The play, which is a co-production with Alliance Theatre and Arena Stage, is strongest when it’s nonverbal. Kelley Abell, Cordelia Dewdney and Kasey Foster are especially captivating in the many roles they inhabit, acting as a chorus of fates, the ocean and the great White Whale himself. Although their physically demanding performances require them to sing, fly, run and climb in a variety of costumes, I was perhaps most impressed by the way they walked so briskly and smoothly in 19th century hoop skirts that they appeared to be gliding.

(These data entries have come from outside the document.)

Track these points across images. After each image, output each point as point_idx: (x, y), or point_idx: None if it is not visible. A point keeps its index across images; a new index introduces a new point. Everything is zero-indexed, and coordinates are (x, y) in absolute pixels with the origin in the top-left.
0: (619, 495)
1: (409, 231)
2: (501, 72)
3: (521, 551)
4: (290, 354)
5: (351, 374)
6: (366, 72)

The production also provides a number of “gasp” moments, most of which are delightful surprises (although I feel like I can safely spoil for you that the fire alarm in act II is part of the play, and you don’t need to exit– not being 100% sure was one surprise moment I didn’t totally love). The first time I gasped and nudged my companion was when Ishmael (Jamie Abelson) and Queequeg (Anthony Fleming III) first boarded the Pequod and Micah Figueroa, playing Cabaco, climbed a set piece and held himself out from it perpendicularly for what felt like five minutes while Ishmael tried to mentally capture the moment at which his adventure was beginning.
If you’re a student reading Moby Dick for a high school or college English class and you live anywhere near Costa Mesa or Chicago (where the production returns in June), seeing this would be a terrific complement to reading the book. It’s definitely not a substitute, though. My companion for this show is a major Moby Dick lover, and he pointed out that the substance of Ahab’s (Christopher Donahue) motivation in the book is really about knowing the unknowable and controlling the uncontrollable, whereas in the play he seems motivated purely by revenge for the whale having taken his leg. The characterizations of Ishmael and Queequeg were also broadened to play to a theatre audience and not safe to base a book report on.